[BEGIN]

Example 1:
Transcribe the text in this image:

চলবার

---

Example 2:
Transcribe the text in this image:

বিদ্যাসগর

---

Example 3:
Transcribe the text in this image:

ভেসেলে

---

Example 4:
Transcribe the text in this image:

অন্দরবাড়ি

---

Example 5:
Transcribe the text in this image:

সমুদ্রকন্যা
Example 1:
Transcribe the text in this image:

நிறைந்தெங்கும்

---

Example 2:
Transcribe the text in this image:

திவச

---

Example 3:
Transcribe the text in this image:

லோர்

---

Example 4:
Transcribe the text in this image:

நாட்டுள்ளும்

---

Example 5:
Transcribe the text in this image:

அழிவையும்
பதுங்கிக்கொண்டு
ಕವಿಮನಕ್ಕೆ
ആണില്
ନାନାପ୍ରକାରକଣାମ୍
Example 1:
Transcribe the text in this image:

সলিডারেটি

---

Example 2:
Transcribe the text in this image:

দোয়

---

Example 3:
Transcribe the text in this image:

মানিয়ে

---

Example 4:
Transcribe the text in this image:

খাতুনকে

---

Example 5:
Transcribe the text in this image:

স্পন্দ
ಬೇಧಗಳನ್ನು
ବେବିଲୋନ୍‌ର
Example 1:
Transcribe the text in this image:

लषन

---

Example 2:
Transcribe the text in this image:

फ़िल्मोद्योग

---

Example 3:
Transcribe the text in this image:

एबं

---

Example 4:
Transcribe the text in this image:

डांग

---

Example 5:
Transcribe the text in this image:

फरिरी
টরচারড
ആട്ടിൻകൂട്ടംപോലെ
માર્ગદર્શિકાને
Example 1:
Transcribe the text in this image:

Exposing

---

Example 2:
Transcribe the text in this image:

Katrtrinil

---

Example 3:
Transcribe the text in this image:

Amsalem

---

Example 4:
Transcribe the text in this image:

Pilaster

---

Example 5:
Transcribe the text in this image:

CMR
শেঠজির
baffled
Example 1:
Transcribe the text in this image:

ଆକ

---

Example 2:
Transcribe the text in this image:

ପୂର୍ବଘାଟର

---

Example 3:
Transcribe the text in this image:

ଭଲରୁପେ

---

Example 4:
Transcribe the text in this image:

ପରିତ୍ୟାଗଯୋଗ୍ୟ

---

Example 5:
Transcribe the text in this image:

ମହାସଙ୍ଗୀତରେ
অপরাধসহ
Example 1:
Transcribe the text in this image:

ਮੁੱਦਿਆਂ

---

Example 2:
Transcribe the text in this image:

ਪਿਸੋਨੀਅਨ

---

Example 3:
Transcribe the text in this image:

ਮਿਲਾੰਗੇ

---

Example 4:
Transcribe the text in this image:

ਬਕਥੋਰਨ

[END]

**Directions for this task**
Please put the listing, from its first line through the line containing "நாட்டுள்ளும்" (both included), into a numbered list, leaving out blank lines.

**Solution for this exercise**
1. Example 1:
2. Transcribe the text in this image:
3. চলবার
4. ---
5. Example 2:
6. Transcribe the text in this image:
7. বিদ্যাসগর
8. ---
9. Example 3:
10. Transcribe the text in this image:
11. ভেসেলে
12. ---
13. Example 4:
14. Transcribe the text in this image:
15. অন্দরবাড়ি
16. ---
17. Example 5:
18. Transcribe the text in this image:
19. সমুদ্রকন্যা
20. Example 1:
21. Transcribe the text in this image:
22. நிறைந்தெங்கும்
23. ---
24. Example 2:
25. Transcribe the text in this image:
26. திவச
27. ---
28. Example 3:
29. Transcribe the text in this image:
30. லோர்
31. ---
32. Example 4:
33. Transcribe the text in this image:
34. நாட்டுள்ளும்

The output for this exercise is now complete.